Schreib aus dem Text über Umspannwerke alles von „Transformatoren, Schaltanlagen und“ bis hinunter zu „es werden mehr.“ wortgetreu ab.

**TEXTAUSZUG**
⁂
Transformatoren, Schaltanlagen und Leistungen, darum ein fester Zaun mit einem warnenden Schild: „Hochspannung Lebensgefahr“: ein Umspannwerk. Allein auf Höchstspannungsebene gibt es mehr als 350 von ihnen in Deutschland, insgesamt geht ihre Zahl in die Tausende. Und es werden mehr.

Denn immer häufiger können Windparks nicht mehr wie früher an die Mittelspannungsebene angeschlossen werden. Stattdessen weist ihnen der Netzbetreiber einen Netzanschlusspunkt an der Hochspannungsebene zu. Zum einen, weil das Mittelspannungsnetz häufig schon ausgelastet ist. Zum anderen macht die zunehmende Größe der Anlagen einen Anschluss an die Hochspannungsebene notwendig: „Das Mittelspannungsnetz schafft maximal 15 Megawatt Leistung“, sagt Elektroingenieur Hauke Henningsen, der bei der Prokon-Gruppe aus Itzehoe unter anderem für Netzanschlüsse verantwortlich ist. Bei den heutigen Windparkprojekten, bei denen eine Anlage fünf Megawatt Leistung oder mehr mitbringt, wird dieser Grenzwert jedoch schnell überstiegen. „Dann muss die Anlage an ein Umspannwerk angeschlossen werden“, erklärt Henningsen. Dessen Aufgabe ist es, den von den Windenergieanlagen auf vergleichsweise niedriger Spannungsebene erzeugten Strom auf die höhere zu transformieren.
⁂
**AUSGANGSDATEN**
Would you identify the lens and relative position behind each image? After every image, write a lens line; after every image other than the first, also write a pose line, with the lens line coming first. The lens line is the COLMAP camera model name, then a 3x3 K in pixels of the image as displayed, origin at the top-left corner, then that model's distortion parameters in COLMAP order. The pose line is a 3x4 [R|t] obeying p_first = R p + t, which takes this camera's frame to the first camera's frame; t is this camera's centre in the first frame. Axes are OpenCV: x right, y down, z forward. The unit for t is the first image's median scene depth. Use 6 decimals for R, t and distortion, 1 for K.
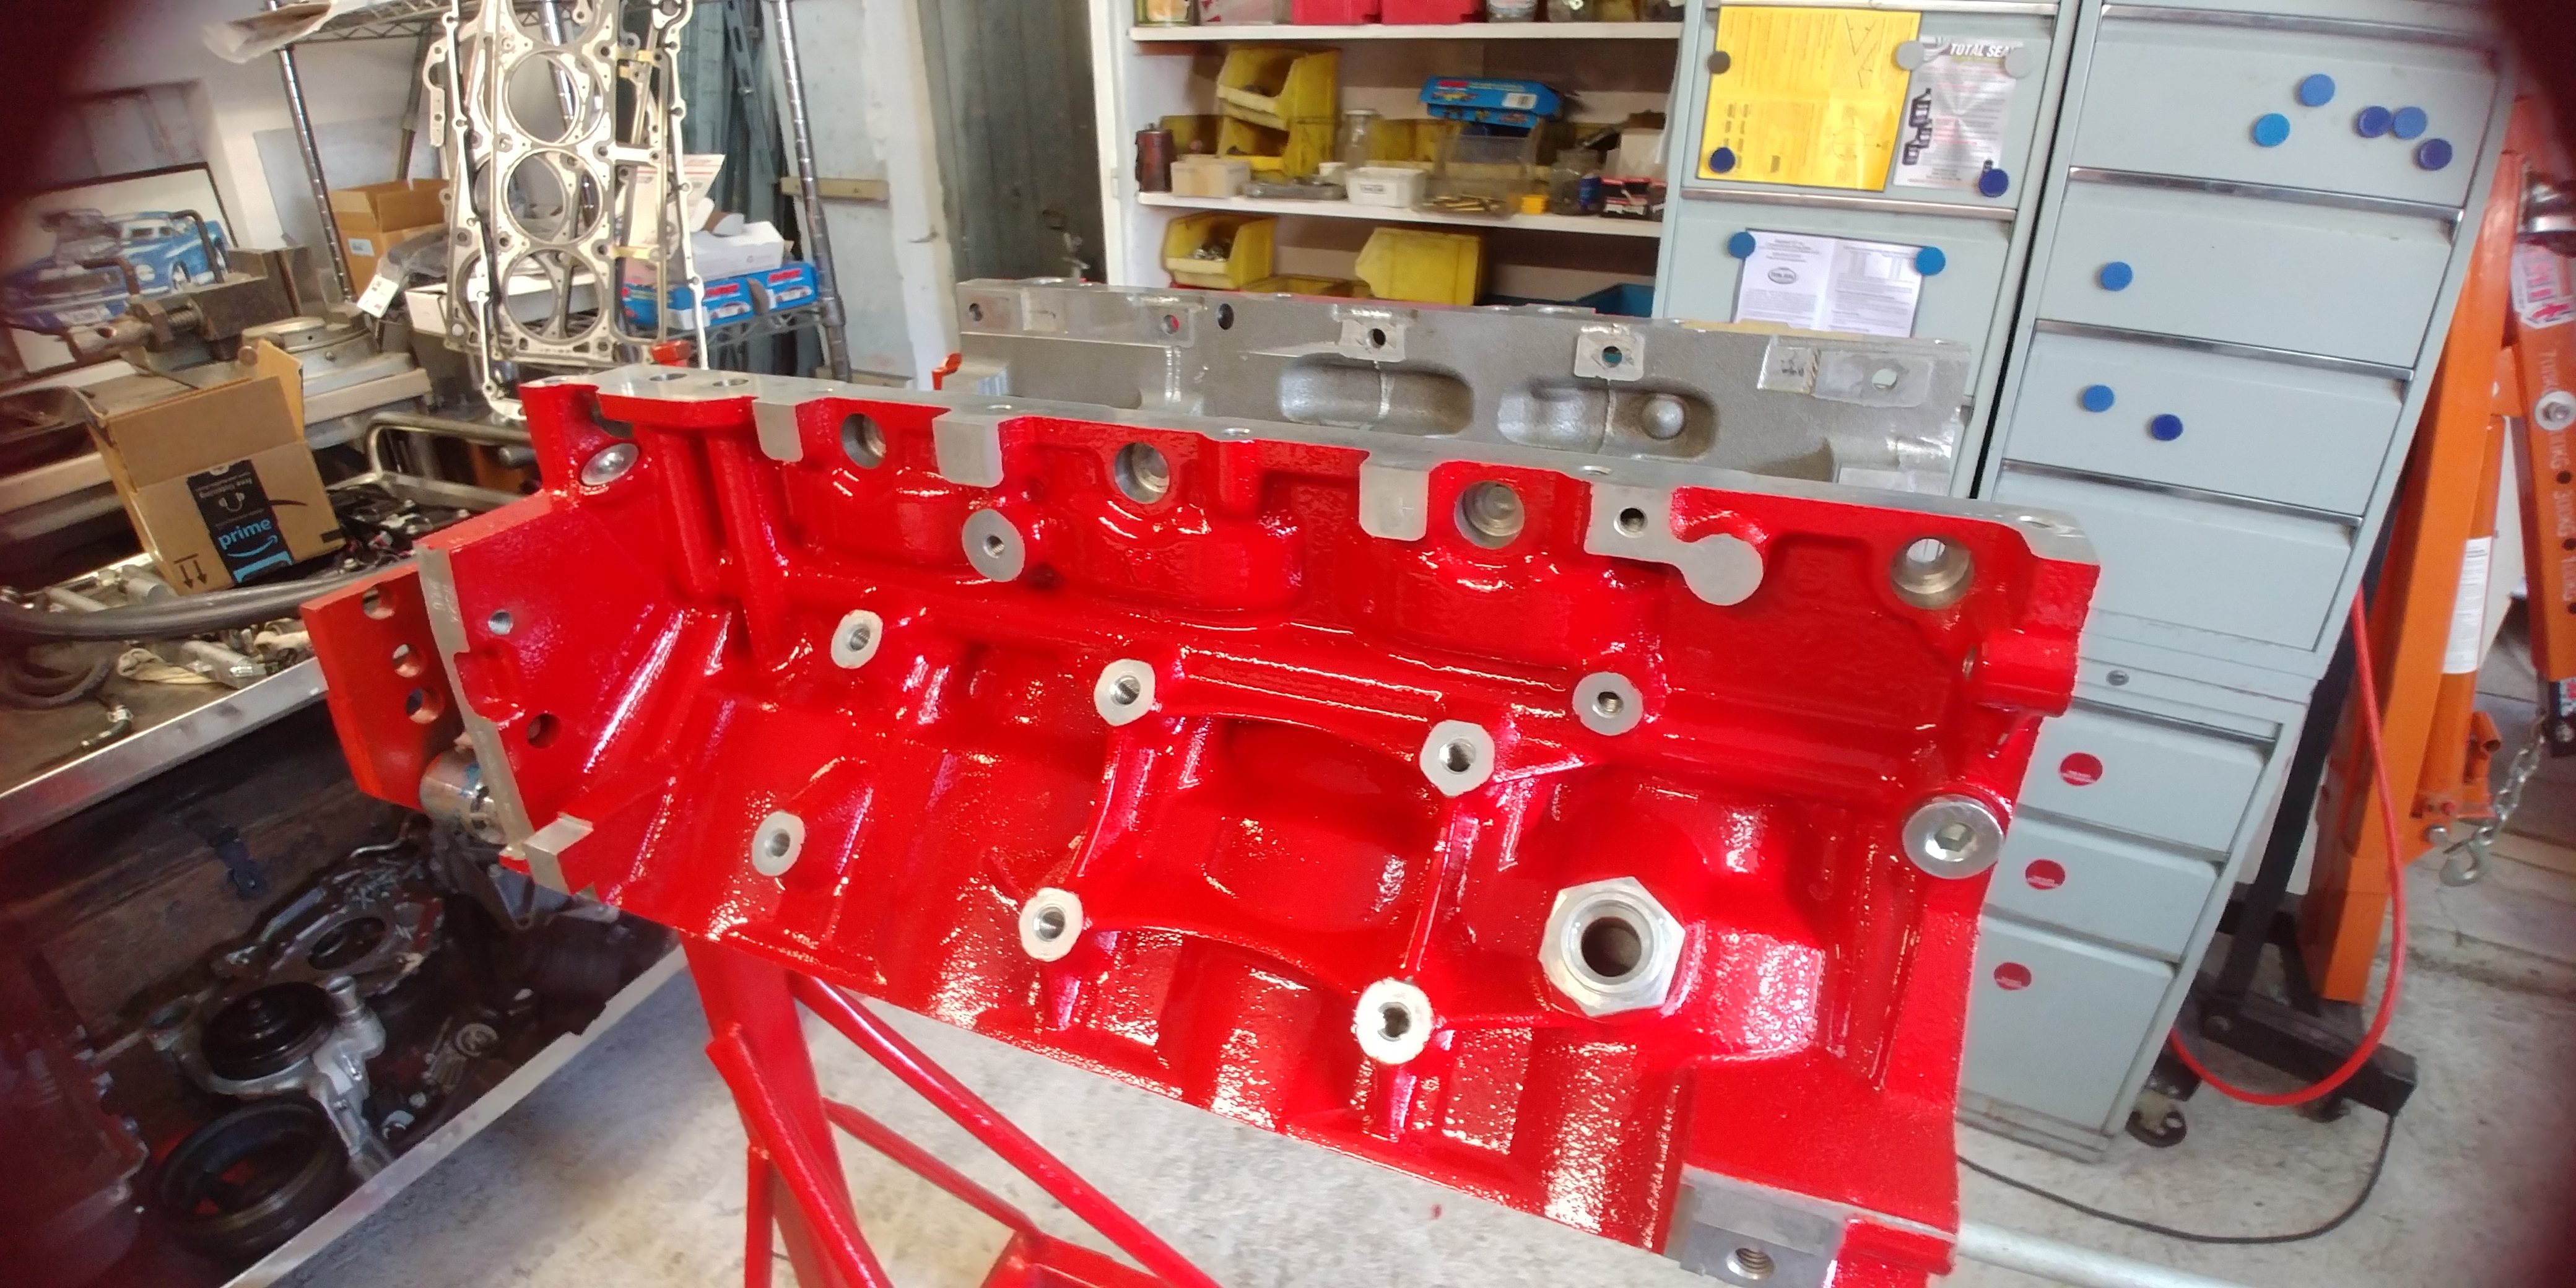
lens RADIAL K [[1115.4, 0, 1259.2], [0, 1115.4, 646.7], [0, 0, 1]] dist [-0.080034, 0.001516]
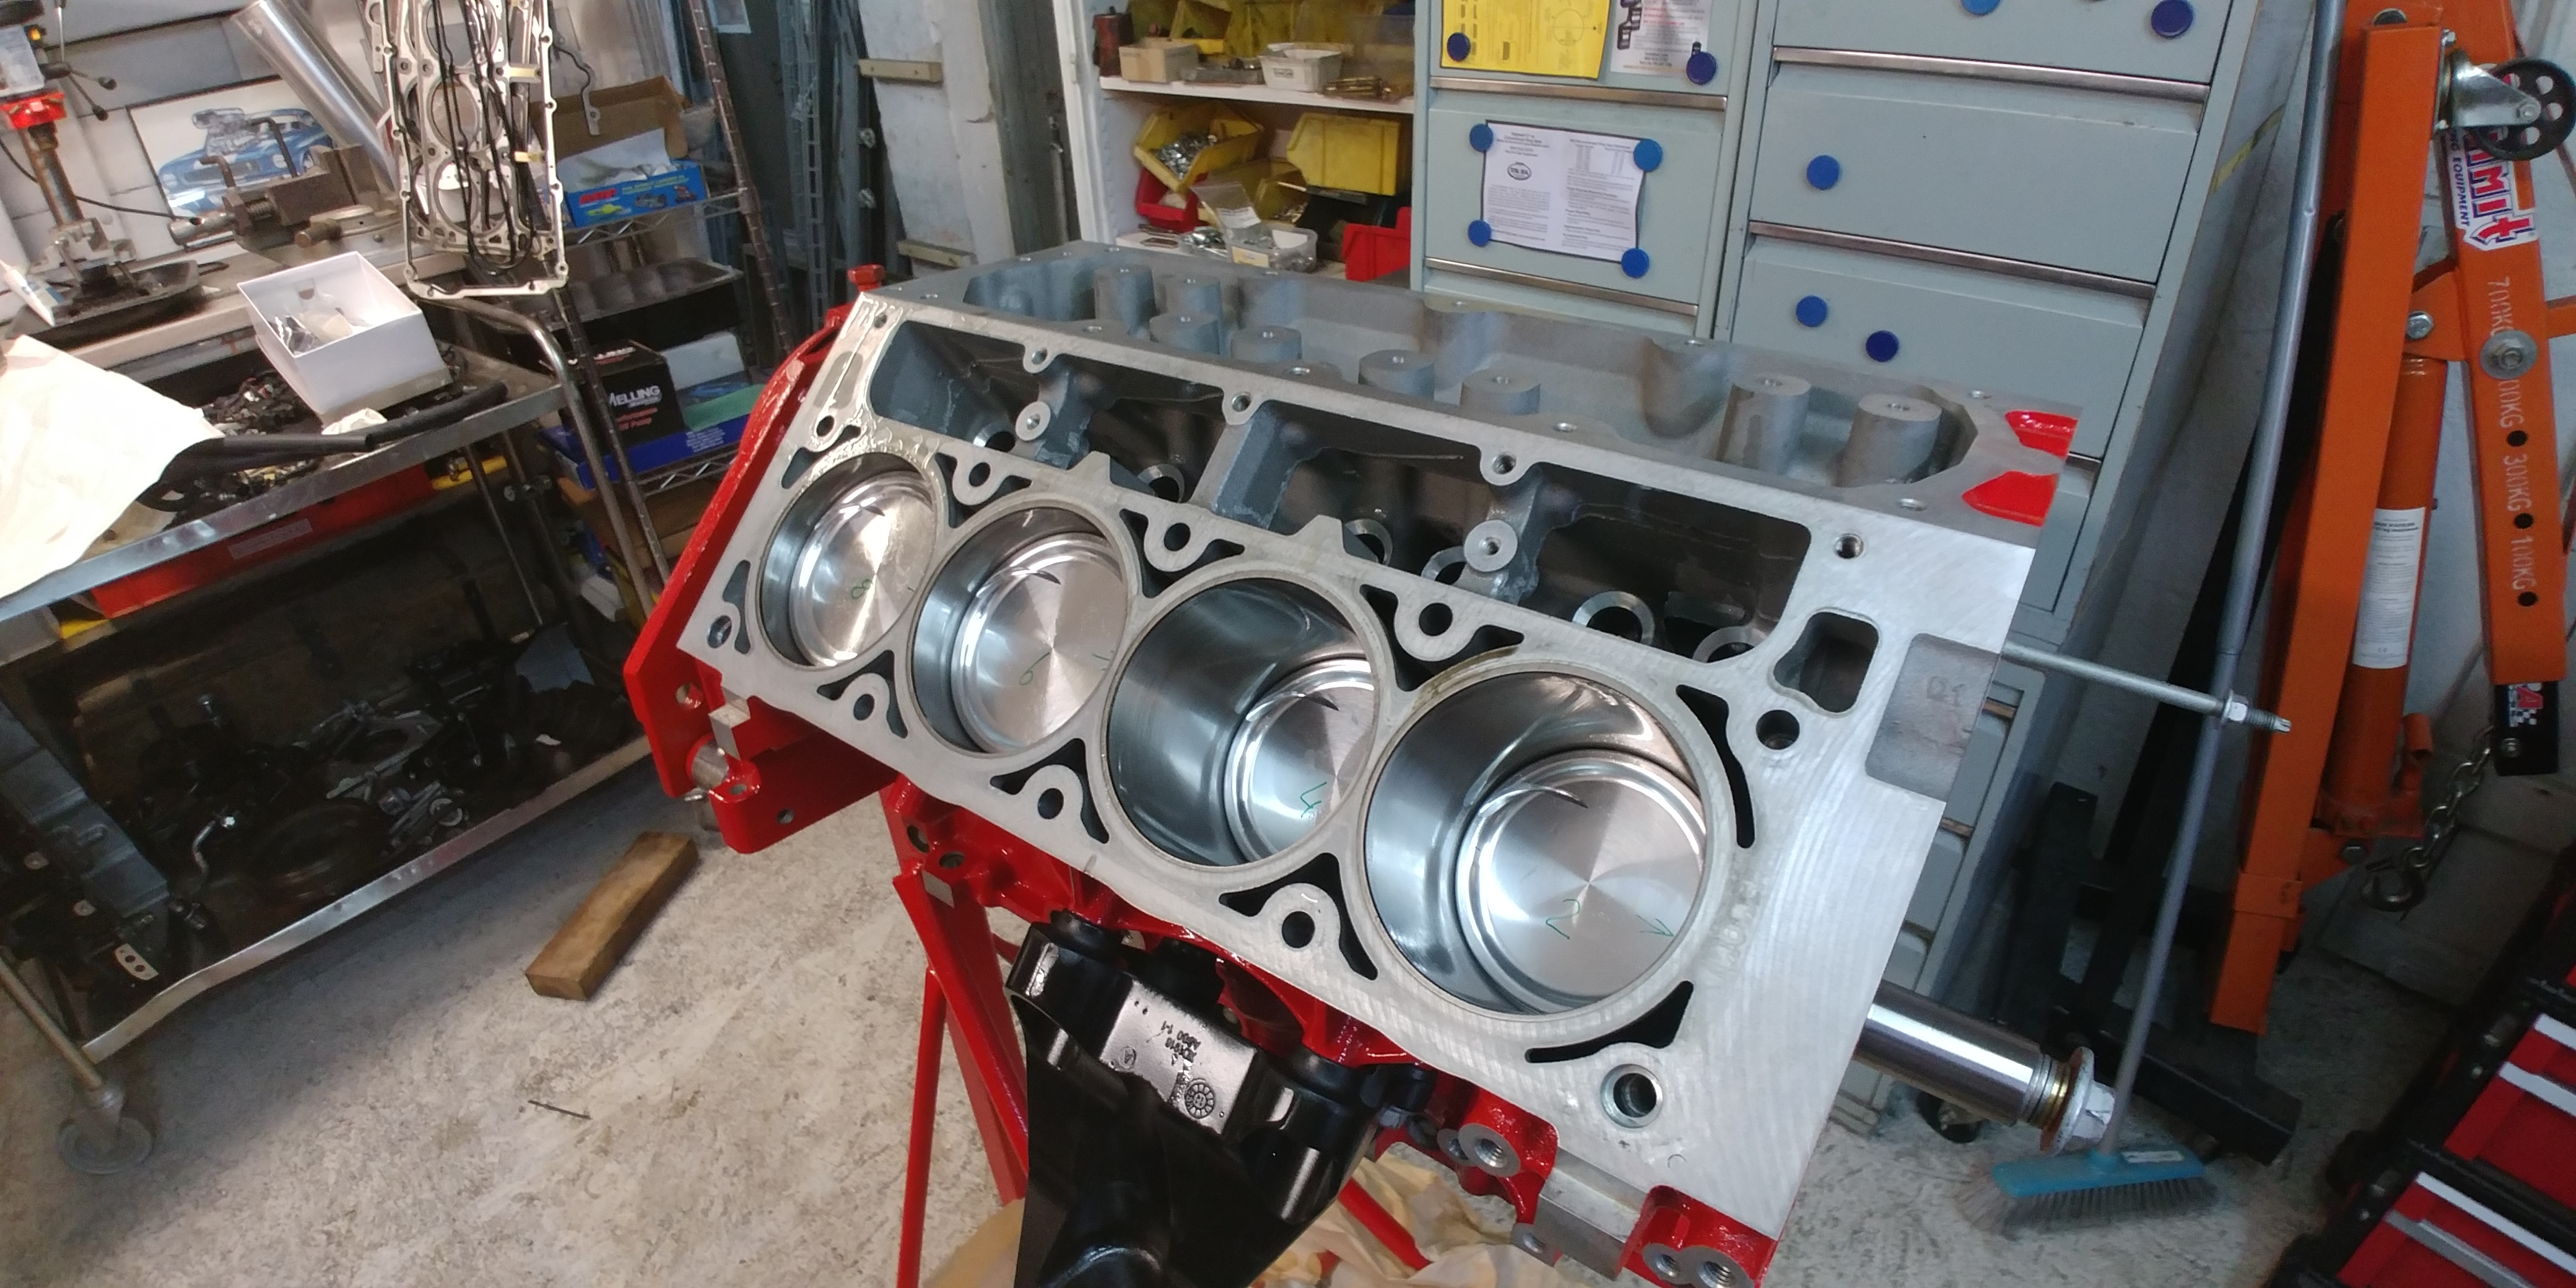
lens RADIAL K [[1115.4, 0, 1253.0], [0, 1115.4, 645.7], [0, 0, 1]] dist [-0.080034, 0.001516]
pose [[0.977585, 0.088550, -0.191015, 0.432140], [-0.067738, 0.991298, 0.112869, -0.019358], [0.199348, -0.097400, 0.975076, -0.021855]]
⁂
**ANTWORT**
Transformatoren, Schaltanlagen und Leistungen, darum ein fester Zaun mit einem warnenden Schild: „Hochspannung Lebensgefahr“: ein Umspannwerk. Allein auf Höchstspannungsebene gibt es mehr als 350 von ihnen in Deutschland, insgesamt geht ihre Zahl in die Tausende. Und es werden mehr.